◆ **Extrait à lire**:
Sa demande à ce titre ne peut donc qu'être rejetée.

L'assurance du prêt professionnel

En appel, Mme [K] porte le montant total de sa demande à ce titre à 14 080,27 euros se décomposant en la somme de 6 160,08 euros qui représente le coût total des cotisations du contrat d'assurance «Novità emprunteur» souscrit auprès de la société Generali iard à effet du 1er janvier 2015 sur une durée de 84 mois en garantie d'un capital emprunté de 209 000 euros et en celle de 7 920,19 euros qui représente le coût total des primes du contrat d'assurance sur la vie «Perenim» souscrit auprès de la société Afi Esca à effet du 1er janvier 2015 sur une durée de 84 mois en garantie d'un capital emprunté de 209 000 euros.

Si elle objecte justement aux intimées qu'elle n'a pas souscrit 'une double garantie auprès de deux assureurs pour le même prêt et le même montant', mais deux assurances portant chacune sur la moitié du capital emprunté, elle ne produit là encore que des extraits sur une ou deux page(s) des conditions particulières de ces contrats d'assurance et ne justifie pas de l'incidence qu'a pu avoir la rupture de son mandat sur le paiement des cotisations et primes d'assurance qui ne sont dues qu'autant qu'il reste un capital emprunté à garantir.

Sa demande à ce titre ne peut donc qu'être également rejetée.

Les frais d'huissier de justice

Mme [K] réitère sa demande d'un montant de 378,74 euros au titre du coût du procès-verbal de constat dressé le 30 décembre 2016 à sa demande par la SCP Christophe Eugène, Jérôme Quero & Isabelle Sallaber, huissiers de justice associés, pour réaliser un inventaire du mobilier de l'agence à son départ en l'absence d'inventaire contradictoire avec les MMA.

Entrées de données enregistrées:
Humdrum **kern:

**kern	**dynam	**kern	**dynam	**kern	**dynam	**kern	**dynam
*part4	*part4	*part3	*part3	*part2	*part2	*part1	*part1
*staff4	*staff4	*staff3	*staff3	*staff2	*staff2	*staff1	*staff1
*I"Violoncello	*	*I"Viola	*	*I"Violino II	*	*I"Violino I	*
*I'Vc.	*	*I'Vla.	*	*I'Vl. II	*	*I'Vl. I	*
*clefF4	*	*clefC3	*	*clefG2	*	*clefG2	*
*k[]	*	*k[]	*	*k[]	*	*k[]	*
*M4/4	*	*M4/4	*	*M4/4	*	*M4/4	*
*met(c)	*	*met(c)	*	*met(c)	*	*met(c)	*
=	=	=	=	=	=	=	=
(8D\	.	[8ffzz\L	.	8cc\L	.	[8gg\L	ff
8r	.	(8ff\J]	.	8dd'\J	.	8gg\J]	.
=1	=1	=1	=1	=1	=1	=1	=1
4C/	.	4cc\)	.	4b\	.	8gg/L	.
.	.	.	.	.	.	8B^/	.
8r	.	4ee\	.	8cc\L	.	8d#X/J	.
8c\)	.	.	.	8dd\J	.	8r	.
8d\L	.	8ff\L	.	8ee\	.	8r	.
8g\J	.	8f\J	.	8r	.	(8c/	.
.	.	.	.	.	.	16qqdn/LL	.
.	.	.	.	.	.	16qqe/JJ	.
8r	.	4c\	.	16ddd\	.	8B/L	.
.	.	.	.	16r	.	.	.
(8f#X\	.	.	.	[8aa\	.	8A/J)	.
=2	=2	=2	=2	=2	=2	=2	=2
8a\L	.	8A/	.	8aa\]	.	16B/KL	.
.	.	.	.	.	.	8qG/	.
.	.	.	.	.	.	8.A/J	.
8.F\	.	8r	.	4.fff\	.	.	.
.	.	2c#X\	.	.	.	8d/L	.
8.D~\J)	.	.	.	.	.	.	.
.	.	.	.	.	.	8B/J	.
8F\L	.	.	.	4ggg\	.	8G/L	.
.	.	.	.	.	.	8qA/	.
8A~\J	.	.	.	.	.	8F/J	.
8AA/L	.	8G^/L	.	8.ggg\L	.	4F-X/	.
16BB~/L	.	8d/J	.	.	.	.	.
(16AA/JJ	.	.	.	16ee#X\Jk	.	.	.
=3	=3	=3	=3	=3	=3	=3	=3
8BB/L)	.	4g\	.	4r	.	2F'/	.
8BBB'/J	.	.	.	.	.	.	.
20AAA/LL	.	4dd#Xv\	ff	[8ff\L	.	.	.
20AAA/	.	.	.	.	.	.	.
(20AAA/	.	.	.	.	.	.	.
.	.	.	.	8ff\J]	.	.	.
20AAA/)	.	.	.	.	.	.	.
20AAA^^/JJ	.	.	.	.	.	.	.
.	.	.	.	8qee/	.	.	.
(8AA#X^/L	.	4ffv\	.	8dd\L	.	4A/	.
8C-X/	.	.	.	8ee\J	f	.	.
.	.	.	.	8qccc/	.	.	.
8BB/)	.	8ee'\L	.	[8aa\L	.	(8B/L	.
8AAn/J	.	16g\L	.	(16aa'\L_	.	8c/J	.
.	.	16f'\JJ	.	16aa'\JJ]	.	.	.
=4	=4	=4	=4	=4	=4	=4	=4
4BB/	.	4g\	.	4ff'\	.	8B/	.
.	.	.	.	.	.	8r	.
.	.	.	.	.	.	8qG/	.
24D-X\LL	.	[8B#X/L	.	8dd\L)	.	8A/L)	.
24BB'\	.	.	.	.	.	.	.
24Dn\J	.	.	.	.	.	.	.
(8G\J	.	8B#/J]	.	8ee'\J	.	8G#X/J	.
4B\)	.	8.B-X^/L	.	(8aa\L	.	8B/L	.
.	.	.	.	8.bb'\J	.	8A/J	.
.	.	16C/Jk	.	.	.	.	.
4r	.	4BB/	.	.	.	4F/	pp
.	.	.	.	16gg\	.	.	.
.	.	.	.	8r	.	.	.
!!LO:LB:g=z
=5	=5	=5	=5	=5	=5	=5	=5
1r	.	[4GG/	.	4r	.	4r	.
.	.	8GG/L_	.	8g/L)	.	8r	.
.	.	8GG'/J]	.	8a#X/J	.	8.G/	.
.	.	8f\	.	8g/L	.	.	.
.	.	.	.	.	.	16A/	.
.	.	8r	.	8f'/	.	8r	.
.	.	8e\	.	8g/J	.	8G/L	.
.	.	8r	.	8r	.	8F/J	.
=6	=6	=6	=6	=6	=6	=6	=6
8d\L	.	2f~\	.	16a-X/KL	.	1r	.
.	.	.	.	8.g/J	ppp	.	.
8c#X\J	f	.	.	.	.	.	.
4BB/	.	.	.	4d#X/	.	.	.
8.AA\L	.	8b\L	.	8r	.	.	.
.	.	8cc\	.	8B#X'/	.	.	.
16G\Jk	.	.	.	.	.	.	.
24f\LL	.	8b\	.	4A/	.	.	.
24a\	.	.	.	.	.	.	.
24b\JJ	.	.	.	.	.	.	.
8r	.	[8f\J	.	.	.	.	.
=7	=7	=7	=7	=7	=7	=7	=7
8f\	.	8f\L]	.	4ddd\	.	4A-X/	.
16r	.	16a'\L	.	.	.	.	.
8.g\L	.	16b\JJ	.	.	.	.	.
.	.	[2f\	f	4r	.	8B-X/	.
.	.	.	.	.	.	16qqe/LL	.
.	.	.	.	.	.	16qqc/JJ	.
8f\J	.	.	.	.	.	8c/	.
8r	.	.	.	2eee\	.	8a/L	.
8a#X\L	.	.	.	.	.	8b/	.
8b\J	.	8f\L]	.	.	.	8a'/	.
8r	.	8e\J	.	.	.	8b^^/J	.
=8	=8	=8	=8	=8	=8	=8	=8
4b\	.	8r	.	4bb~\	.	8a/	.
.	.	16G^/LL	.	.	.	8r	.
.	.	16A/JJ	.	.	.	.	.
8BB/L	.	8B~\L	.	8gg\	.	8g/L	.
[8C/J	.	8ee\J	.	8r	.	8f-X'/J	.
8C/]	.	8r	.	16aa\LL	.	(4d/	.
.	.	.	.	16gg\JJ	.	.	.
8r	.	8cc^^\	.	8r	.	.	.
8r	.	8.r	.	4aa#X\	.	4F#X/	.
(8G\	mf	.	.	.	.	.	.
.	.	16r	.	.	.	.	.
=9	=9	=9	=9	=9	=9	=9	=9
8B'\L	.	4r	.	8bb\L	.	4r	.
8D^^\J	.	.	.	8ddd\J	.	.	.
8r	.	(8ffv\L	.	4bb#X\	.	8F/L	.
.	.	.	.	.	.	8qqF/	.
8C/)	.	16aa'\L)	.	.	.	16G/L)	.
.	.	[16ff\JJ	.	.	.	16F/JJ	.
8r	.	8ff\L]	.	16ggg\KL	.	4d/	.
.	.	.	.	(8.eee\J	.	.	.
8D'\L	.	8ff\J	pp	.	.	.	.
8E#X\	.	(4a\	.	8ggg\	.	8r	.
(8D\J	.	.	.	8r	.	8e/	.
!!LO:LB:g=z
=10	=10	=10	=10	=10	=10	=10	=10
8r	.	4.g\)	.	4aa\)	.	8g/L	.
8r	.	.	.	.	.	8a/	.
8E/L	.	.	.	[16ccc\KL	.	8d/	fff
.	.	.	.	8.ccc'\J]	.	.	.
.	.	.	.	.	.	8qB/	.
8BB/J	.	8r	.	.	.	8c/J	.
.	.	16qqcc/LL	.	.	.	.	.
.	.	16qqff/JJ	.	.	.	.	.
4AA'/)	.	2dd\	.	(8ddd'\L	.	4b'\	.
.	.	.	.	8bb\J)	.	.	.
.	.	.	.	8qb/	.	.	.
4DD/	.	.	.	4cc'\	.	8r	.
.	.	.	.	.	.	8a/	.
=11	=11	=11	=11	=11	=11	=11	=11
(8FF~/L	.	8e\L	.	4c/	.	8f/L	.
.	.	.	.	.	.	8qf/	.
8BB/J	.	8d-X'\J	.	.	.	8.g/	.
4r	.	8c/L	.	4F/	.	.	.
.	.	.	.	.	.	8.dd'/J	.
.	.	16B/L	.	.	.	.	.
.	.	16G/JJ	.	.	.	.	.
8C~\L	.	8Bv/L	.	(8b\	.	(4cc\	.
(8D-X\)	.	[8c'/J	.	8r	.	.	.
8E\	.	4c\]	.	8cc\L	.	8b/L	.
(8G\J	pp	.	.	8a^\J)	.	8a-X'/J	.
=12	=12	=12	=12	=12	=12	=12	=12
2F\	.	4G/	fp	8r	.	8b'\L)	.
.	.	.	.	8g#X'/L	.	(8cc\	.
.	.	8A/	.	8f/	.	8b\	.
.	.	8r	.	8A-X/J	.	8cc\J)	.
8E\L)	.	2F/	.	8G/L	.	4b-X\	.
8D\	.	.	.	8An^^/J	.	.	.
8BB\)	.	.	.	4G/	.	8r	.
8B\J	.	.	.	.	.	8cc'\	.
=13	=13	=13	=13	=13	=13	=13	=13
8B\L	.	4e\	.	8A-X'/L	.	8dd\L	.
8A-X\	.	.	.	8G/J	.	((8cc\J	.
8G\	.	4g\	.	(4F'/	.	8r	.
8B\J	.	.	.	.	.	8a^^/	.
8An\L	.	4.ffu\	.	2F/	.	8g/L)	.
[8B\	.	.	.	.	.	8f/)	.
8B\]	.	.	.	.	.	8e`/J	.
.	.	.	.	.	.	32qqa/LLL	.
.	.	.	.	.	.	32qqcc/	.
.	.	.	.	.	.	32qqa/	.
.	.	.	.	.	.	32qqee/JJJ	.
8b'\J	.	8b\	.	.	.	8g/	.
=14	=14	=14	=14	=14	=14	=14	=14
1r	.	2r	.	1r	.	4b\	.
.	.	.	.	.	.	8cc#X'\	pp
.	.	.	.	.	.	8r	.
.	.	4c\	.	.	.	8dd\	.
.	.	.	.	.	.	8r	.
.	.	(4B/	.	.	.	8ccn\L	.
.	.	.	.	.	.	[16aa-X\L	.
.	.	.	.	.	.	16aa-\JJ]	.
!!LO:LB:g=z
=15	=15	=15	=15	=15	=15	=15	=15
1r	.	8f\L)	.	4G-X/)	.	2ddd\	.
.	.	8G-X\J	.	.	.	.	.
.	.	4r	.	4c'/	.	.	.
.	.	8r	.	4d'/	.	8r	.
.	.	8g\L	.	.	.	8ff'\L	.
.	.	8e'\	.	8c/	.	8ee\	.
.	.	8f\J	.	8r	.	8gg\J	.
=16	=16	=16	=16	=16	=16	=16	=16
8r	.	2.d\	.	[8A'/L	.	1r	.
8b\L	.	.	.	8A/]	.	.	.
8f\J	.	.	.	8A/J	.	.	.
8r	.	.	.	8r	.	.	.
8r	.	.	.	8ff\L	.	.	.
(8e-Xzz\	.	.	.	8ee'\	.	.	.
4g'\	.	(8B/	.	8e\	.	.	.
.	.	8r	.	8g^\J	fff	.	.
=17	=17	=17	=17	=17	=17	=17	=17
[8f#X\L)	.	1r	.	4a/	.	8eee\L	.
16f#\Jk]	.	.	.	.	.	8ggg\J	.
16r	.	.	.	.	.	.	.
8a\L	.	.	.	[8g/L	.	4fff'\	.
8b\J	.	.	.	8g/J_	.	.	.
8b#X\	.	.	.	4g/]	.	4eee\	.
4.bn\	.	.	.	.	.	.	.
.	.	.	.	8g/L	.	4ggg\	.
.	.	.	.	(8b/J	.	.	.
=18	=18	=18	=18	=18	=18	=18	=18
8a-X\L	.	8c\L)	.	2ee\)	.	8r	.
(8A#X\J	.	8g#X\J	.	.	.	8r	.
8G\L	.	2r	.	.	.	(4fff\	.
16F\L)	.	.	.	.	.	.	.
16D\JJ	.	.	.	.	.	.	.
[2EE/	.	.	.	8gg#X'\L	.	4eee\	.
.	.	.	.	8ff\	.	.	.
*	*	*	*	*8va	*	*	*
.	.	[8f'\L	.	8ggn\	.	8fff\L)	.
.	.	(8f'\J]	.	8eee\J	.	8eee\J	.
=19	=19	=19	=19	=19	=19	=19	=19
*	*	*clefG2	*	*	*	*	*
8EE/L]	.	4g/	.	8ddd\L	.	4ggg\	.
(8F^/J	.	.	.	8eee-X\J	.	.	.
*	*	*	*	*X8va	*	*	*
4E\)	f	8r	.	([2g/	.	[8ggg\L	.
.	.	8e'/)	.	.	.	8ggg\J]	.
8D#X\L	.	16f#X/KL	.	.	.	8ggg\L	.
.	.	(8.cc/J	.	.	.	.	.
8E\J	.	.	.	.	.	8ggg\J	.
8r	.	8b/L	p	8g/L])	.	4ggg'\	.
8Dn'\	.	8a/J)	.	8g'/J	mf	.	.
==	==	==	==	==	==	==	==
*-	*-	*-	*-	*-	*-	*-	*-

◆ **Consignes écrites**:
• A. Répondez aux questions suivantes d'après l'extrait de décision de justice :
(i) En appel, à quel montant total Mme [K] porte-t-elle sa demande au titre de l'assurance du prêt professionnel ?
(ii) Auprès de quelle société le contrat d'assurance sur la vie « Perenim » a-t-il été souscrit ?
(iii) À quelle date le procès-verbal de constat a-t-il été dressé ?
• B. Poursuivez l'extrait de décision de justice après sa dernière phrase.

◆ **Réponses dans l'ordre**:
• A.
(i) 14 080,27 euros.
(ii) La société Afi Esca.
(iii) Le 30 décembre 2016.

• B.
À l'appui de leur appel incident, les intimées ne développent aucun moyen concernant ces frais qui ne font pas partie de ceux qu'elles présentent comme des frais inhérents au choix personnel de l'intéressée de quitter son statut de salariée pour exercer l'activité indépendante d'agent général.

Le premier juge a donc, à bon droit, intégré ces frais au préjudice de Mme [K].

À la mesure de la chance perdue, celle-ci a droit à une indemnité de 189,37 euros.

La perte de valeur de l'indemnité compensatrice

Admettant que son calcul initial était erroné, Mme [K] réduit sa demande à ce titre en appel à la somme de 34 781,60 euros correspondant à la différence entre, d'une part, la somme de 325 820 euros qui représente, non pas la 'valeur du portefeuille acquis en début de mandat' comme elle le prétend, mais, comme l'expliquent les intimées, la part de 60 % du montant du droit d'exercice qu'elle a choisi de financer à son entrée en fonction tel qu'il résulte, non pas du traité de nomination, mais de l'avenant en date du 15 avril 2015 (543 034 euros), d'autre part, la somme de 291 038 euros qui représente, non pas la 'valeur du portefeuille en fin de mandat', mais de la même manière 60 % de l'indemnité de cessation de mandat (485 064 euros) hors contribution au développement durable et de qualité.

Elle soutient que, faute d'avoir bénéficié de l'information préalable à sa nomination qui lui était due par les MMA, elle a été contrainte de reprendre une agence désorganisée en raison de faits antérieurs à sa prise de fonction (salariés démissionnaires, contrats défaillants), que, si ces dysfonctionnements qui ne lui sont pas imputables n'avaient pas existé, elle aurait pu davantage se consacrer au développement de l'agence plutôt qu'au recrutement et à la formation en urgence de collaborateurs et à l'actualisation des contrats existants et que la dévalorisation du portefeuille correspond aux pertes qu'elle a supportées pendant la première année du fait de ces dysfonctionnements occultés par les MMA et se trouve donc être la conséquence directe des fautes commises par celles-ci.

Les intimées considèrent que, la valeur du portefeuille à la cessation de fonction de l'agent général n'étant que le résultat de la gestion de celui-ci dont le rôle est aussi de gérer les imprévus tels que les démissions de collaborateurs et de réorganiser son entreprise, Mme [K] est seule responsable du fait que le portefeuille a perdu de sa valeur pendant sa gestion et que ce sont elles qui, en définitive, subissent une perte en reprenant un portefeuille dévalorisé.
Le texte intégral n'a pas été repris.